Human keypoint data:
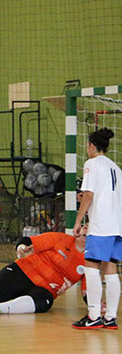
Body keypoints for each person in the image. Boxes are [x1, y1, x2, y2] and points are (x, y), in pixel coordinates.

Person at [72, 127, 121, 329]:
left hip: (100, 225)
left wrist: (78, 220)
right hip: (117, 225)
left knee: (91, 266)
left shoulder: (91, 164)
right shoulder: (116, 168)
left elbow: (90, 195)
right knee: (111, 269)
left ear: (92, 146)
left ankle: (93, 316)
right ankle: (110, 317)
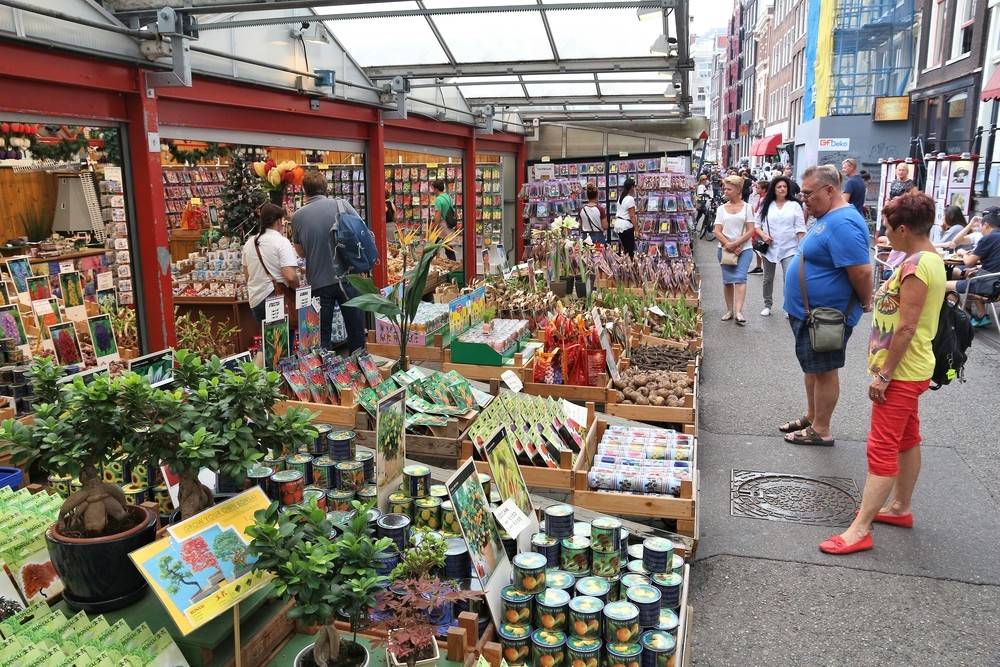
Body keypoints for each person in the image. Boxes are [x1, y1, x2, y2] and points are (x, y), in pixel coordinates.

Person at [819, 192, 945, 555]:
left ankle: (860, 529)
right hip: (912, 367)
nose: (884, 235)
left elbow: (906, 328)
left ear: (904, 228)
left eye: (888, 228)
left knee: (882, 446)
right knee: (906, 438)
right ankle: (900, 507)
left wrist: (885, 374)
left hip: (903, 372)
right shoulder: (926, 258)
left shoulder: (917, 266)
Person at [781, 165, 872, 446]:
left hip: (826, 316)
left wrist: (866, 302)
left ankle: (821, 429)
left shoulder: (844, 222)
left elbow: (862, 272)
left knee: (824, 370)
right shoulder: (828, 216)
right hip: (811, 313)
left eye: (808, 193)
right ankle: (812, 416)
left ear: (829, 190)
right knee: (813, 368)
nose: (803, 199)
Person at [292, 171, 368, 352]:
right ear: (326, 189)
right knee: (356, 330)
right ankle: (359, 369)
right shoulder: (342, 205)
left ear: (305, 191)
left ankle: (323, 374)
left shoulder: (297, 217)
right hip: (348, 278)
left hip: (318, 282)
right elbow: (362, 233)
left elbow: (301, 252)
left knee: (320, 336)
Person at [755, 176, 807, 316]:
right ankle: (767, 304)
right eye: (779, 187)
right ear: (774, 189)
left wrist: (802, 249)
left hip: (790, 247)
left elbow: (800, 228)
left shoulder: (795, 205)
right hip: (769, 247)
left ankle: (788, 306)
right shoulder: (766, 204)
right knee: (768, 278)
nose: (782, 189)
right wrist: (764, 236)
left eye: (785, 186)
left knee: (788, 277)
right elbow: (756, 225)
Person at [242, 203, 299, 323]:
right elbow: (290, 276)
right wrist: (297, 290)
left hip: (256, 300)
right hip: (277, 298)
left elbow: (247, 275)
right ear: (278, 221)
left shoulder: (249, 243)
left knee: (269, 339)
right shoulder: (282, 242)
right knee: (283, 339)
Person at [945, 207, 1000, 327]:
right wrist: (977, 269)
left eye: (980, 227)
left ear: (985, 225)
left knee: (943, 286)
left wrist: (963, 253)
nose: (980, 230)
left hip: (987, 284)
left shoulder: (988, 238)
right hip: (996, 285)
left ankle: (966, 320)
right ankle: (980, 316)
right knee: (969, 273)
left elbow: (969, 262)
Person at [714, 174, 756, 325]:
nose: (725, 191)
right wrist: (728, 245)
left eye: (729, 189)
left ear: (738, 190)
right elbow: (717, 231)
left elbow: (751, 230)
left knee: (740, 278)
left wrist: (736, 244)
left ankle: (738, 311)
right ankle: (729, 310)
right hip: (724, 249)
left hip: (744, 249)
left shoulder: (747, 208)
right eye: (725, 188)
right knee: (727, 281)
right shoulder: (721, 209)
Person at [433, 179, 458, 261]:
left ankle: (430, 264)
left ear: (436, 189)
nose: (433, 191)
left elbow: (438, 215)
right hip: (449, 225)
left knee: (433, 247)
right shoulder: (448, 197)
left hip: (442, 227)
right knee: (448, 247)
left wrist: (435, 229)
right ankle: (453, 262)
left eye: (433, 189)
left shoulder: (439, 199)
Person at [748, 180, 769, 275]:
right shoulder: (761, 198)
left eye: (758, 188)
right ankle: (759, 266)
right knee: (757, 245)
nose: (756, 189)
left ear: (764, 189)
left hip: (760, 227)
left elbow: (759, 215)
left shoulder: (764, 199)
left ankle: (764, 266)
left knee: (757, 245)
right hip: (758, 225)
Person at [613, 177, 638, 256]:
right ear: (631, 187)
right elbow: (632, 216)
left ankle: (626, 264)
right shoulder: (630, 198)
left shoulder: (621, 197)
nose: (634, 189)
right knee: (630, 251)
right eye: (634, 187)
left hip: (619, 225)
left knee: (625, 249)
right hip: (626, 226)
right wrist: (637, 229)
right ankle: (629, 266)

### Task item
All the records need to be set down word for word, with the images left out.

### Solved exercise
Body keypoints for each person in the image. Boxes are [x1, y1, x2, y2] and points are (x, y), in pixel coordinates.

Person at [72, 127, 121, 329]:
left hip: (100, 225)
left wrist: (78, 220)
right hip: (117, 225)
left knee: (91, 266)
left shoulder: (91, 164)
right shoulder: (116, 168)
left elbow: (90, 195)
right knee: (111, 269)
left ear: (92, 146)
left ankle: (93, 316)
right ankle: (110, 317)
Body keypoints for each person in the image. Boxes are [x1, y1, x2, y2] and points are (x, y), in pixel coordinates.

Person at [819, 192, 945, 555]:
left ankle: (860, 529)
right hip: (912, 367)
nose: (884, 235)
left elbow: (906, 328)
left ear: (904, 228)
left eye: (888, 228)
left knee: (882, 446)
right knee: (906, 438)
right ankle: (900, 507)
left wrist: (885, 374)
left hip: (903, 372)
right shoulder: (926, 258)
left shoulder: (917, 266)
Person at [781, 165, 872, 446]:
left hip: (826, 316)
left wrist: (866, 302)
left ankle: (821, 429)
left shoulder: (844, 222)
left elbow: (862, 272)
left knee: (824, 370)
right shoulder: (828, 216)
right hip: (811, 313)
left eye: (808, 193)
right ankle: (812, 416)
left ear: (829, 190)
right knee: (813, 368)
nose: (803, 199)
Person at [292, 171, 368, 352]:
right ear: (326, 189)
right knee: (356, 330)
right ankle: (359, 369)
right shoulder: (342, 205)
left ear: (305, 191)
left ankle: (323, 374)
left shoulder: (297, 217)
right hip: (348, 278)
left hip: (318, 282)
right elbow: (362, 233)
left elbow: (301, 252)
left knee: (320, 336)
Person at [755, 176, 807, 316]:
right ankle: (767, 304)
right eye: (779, 187)
right ear: (774, 189)
left wrist: (802, 249)
left hip: (790, 247)
left elbow: (800, 228)
left shoulder: (795, 205)
right hip: (769, 247)
left ankle: (788, 306)
right shoulder: (766, 204)
right knee: (768, 278)
nose: (782, 189)
right wrist: (764, 236)
left eye: (785, 186)
left knee: (788, 277)
right elbow: (756, 225)
Person at [242, 203, 299, 323]:
right elbow: (290, 276)
right wrist: (297, 290)
left hip: (256, 300)
right hip: (277, 298)
left elbow: (247, 275)
right ear: (278, 221)
left shoulder: (249, 243)
left knee: (269, 339)
right shoulder: (282, 242)
right knee: (283, 339)
Person at [945, 207, 1000, 327]:
right wrist: (977, 269)
left eye: (980, 227)
left ear: (985, 225)
left knee: (943, 286)
left wrist: (963, 253)
nose: (980, 230)
left hip: (987, 284)
left shoulder: (988, 238)
right hip: (996, 285)
left ankle: (966, 320)
right ankle: (980, 316)
right knee: (969, 273)
left elbow: (969, 262)
Person at [714, 174, 756, 325]:
nose: (725, 191)
right wrist: (728, 245)
left eye: (729, 189)
left ear: (738, 190)
right elbow: (717, 231)
left elbow: (751, 230)
left knee: (740, 278)
left wrist: (736, 244)
left ankle: (738, 311)
right ankle: (729, 310)
right hip: (724, 249)
left hip: (744, 249)
left shoulder: (747, 208)
right eye: (725, 188)
right knee: (727, 281)
right shoulder: (721, 209)
Person at [433, 179, 458, 261]:
left ankle: (430, 264)
left ear: (436, 189)
nose: (433, 191)
left elbow: (438, 215)
right hip: (449, 225)
left knee: (433, 247)
right shoulder: (448, 197)
left hip: (442, 227)
right knee: (448, 247)
left wrist: (435, 229)
right ankle: (453, 262)
left eye: (433, 189)
left shoulder: (439, 199)
Person at [748, 180, 769, 275]:
right shoulder: (761, 198)
left eye: (758, 188)
right ankle: (759, 266)
right knee: (757, 245)
nose: (756, 189)
left ear: (764, 189)
left hip: (760, 227)
left elbow: (759, 215)
left shoulder: (764, 199)
left ankle: (764, 266)
left knee: (757, 245)
right hip: (758, 225)
Person at [613, 177, 638, 256]:
right ear: (631, 187)
right elbow: (632, 216)
left ankle: (626, 264)
right shoulder: (630, 198)
left shoulder: (621, 197)
nose: (634, 189)
right knee: (630, 251)
right eye: (634, 187)
left hip: (619, 225)
left knee: (625, 249)
right hip: (626, 226)
right wrist: (637, 229)
right ankle: (629, 266)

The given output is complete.